Goal of the exercise ::
Please return exactly the lines from the one containing "معایب خاص خ" through the end of the records, including both.

The data ::
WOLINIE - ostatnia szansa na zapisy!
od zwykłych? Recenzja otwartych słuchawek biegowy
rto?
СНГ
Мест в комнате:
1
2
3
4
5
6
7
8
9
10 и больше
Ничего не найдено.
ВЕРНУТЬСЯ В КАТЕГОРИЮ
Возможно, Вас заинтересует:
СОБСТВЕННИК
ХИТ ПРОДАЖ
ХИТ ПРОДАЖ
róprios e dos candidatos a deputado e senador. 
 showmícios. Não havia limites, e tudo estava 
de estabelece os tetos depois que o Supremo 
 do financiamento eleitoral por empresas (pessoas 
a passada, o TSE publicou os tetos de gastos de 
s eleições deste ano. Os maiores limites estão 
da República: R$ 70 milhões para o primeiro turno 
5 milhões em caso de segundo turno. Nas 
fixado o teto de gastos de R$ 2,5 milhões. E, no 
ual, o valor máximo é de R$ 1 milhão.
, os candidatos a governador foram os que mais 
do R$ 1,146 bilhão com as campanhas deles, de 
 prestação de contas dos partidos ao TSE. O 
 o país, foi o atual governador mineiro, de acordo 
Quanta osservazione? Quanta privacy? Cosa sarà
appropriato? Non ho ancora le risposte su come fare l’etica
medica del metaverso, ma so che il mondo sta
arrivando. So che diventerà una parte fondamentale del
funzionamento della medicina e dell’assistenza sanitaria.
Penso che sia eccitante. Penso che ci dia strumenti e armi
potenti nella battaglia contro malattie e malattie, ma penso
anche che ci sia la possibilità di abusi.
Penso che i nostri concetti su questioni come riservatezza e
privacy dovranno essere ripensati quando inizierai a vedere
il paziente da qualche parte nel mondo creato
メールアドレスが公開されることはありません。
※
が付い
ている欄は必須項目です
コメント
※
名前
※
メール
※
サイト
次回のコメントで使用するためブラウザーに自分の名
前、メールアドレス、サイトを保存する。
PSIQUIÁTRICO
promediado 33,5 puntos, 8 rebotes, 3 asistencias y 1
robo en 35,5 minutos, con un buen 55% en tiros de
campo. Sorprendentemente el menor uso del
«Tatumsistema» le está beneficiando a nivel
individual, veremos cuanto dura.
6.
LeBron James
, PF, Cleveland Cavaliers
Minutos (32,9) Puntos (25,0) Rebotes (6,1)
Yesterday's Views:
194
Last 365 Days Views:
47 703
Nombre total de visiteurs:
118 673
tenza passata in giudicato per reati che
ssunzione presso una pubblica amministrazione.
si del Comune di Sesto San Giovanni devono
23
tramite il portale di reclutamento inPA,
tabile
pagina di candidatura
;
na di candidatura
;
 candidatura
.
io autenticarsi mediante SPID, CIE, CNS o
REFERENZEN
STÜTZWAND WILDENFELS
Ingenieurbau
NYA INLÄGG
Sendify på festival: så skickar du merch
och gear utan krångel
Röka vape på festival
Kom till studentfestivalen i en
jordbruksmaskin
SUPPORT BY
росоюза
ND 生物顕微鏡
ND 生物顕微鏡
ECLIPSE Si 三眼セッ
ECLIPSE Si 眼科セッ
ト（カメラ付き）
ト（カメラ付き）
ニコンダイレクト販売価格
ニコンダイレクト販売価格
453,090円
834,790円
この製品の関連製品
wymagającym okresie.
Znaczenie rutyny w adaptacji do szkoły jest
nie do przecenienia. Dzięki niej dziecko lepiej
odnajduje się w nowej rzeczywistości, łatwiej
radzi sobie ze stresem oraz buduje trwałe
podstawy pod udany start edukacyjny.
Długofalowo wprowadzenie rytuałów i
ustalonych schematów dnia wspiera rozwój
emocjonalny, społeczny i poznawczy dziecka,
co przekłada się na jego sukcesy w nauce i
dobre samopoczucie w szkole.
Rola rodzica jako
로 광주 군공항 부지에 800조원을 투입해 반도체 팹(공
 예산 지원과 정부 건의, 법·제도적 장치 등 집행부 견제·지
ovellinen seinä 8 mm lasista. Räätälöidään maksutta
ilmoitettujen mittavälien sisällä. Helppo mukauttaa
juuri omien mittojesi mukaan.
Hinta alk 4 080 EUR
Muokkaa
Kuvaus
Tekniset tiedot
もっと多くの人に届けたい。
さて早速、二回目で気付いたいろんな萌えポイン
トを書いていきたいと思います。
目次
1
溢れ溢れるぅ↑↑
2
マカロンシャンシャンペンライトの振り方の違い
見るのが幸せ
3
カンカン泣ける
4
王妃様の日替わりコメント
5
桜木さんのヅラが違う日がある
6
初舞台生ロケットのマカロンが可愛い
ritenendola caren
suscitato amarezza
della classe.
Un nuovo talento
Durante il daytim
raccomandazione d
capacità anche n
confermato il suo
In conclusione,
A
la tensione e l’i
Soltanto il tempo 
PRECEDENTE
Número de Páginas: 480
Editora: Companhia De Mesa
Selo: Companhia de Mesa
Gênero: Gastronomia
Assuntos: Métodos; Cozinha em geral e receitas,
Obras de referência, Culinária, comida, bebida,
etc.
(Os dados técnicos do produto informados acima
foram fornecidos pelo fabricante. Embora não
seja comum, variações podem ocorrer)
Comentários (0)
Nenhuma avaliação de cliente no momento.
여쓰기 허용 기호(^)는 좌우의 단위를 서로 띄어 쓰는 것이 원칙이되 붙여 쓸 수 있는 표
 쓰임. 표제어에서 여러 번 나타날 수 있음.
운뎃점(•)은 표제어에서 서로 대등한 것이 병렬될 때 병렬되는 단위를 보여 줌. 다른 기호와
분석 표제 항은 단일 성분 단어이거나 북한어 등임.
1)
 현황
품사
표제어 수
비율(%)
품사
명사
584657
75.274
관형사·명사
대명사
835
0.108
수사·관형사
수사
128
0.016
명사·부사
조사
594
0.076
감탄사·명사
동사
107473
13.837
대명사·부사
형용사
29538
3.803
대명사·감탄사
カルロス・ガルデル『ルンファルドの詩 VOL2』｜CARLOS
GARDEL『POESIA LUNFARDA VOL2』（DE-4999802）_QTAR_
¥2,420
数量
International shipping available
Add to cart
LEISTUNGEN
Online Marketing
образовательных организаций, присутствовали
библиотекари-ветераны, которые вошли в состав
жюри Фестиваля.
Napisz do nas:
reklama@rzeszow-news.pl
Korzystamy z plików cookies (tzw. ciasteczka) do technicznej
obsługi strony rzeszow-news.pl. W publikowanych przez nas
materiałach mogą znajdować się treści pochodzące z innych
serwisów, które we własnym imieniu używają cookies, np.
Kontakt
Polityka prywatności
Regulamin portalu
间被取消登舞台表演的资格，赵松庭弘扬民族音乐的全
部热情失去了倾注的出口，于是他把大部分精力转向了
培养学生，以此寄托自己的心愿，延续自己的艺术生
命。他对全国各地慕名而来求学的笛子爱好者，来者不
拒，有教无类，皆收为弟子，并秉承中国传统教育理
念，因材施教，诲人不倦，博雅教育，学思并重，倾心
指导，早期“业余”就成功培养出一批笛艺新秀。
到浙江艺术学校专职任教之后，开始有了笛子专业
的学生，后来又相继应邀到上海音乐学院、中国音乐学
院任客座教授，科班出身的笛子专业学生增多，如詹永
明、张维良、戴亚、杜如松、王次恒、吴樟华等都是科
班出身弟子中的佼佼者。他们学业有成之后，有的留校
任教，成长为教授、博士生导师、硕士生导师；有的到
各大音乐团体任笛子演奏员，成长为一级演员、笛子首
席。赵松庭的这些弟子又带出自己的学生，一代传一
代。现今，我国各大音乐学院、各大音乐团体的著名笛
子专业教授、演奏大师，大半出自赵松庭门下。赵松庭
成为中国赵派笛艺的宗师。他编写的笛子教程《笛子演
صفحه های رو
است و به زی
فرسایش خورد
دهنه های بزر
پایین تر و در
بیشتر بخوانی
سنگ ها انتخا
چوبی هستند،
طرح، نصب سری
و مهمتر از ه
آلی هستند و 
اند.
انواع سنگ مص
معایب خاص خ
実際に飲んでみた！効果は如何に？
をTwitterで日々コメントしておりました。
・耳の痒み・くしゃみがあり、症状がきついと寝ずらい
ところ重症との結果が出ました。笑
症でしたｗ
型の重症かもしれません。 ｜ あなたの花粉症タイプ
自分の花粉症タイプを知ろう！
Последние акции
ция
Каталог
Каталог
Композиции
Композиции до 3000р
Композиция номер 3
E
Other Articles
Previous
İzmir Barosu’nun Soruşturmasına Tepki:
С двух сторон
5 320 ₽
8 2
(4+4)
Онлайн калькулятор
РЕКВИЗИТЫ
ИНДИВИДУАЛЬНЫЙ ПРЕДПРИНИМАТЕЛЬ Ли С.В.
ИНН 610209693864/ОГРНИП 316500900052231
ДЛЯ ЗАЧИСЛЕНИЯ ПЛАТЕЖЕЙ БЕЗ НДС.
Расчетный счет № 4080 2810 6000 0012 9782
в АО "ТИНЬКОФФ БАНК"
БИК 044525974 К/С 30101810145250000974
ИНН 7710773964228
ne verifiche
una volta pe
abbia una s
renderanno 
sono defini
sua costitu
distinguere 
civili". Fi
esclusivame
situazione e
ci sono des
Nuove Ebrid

Your response ::
معایب خاص خ
実際に飲んでみた！効果は如何に？
をTwitterで日々コメントしておりました。
・耳の痒み・くしゃみがあり、症状がきついと寝ずらい
ところ重症との結果が出ました。笑
症でしたｗ
型の重症かもしれません。 ｜ あなたの花粉症タイプ
自分の花粉症タイプを知ろう！
Последние акции
ция
Каталог
Каталог
Композиции
Композиции до 3000р
Композиция номер 3
E
Other Articles
Previous
İzmir Barosu’nun Soruşturmasına Tepki:
С двух сторон
5 320 ₽
8 2
(4+4)
Онлайн калькулятор
РЕКВИЗИТЫ
ИНДИВИДУАЛЬНЫЙ ПРЕДПРИНИМАТЕЛЬ Ли С.В.
ИНН 610209693864/ОГРНИП 316500900052231
ДЛЯ ЗАЧИСЛЕНИЯ ПЛАТЕЖЕЙ БЕЗ НДС.
Расчетный счет № 4080 2810 6000 0012 9782
в АО "ТИНЬКОФФ БАНК"
БИК 044525974 К/С 30101810145250000974
ИНН 7710773964228
ne verifiche
una volta pe
abbia una s
renderanno 
sono defini
sua costitu
distinguere 
civili". Fi
esclusivame
situazione e
ci sono des
Nuove Ebrid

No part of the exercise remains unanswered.